Source texts of formatted documents

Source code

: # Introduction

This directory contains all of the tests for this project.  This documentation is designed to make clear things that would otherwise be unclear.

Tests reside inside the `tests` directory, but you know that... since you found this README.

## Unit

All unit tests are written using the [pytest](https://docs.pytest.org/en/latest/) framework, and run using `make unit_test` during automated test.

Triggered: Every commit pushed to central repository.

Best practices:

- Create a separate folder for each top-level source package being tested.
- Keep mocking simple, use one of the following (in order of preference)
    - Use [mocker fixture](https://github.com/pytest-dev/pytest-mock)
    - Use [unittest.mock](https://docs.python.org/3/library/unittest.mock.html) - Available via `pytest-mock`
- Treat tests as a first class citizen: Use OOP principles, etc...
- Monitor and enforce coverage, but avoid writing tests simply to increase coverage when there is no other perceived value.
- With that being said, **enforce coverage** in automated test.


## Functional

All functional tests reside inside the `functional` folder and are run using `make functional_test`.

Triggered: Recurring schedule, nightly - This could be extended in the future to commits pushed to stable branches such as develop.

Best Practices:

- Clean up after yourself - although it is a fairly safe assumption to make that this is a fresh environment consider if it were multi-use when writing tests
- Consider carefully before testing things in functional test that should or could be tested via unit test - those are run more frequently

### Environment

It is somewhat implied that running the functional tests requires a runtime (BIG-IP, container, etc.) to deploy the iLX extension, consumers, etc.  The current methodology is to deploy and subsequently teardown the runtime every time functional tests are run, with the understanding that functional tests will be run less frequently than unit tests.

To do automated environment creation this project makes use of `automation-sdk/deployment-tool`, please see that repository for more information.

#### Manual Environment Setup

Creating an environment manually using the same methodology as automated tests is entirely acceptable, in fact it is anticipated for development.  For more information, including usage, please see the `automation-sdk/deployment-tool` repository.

_AIM OF THE TASK_: Please identify each line in the records that contains the word "things" and copy those lines.

_EXERCISE SOLUTION_:
This directory contains all of the tests for this project.  This documentation is designed to make clear things that would otherwise be unclear.
- Consider carefully before testing things in functional test that should or could be tested via unit test - those are run more frequently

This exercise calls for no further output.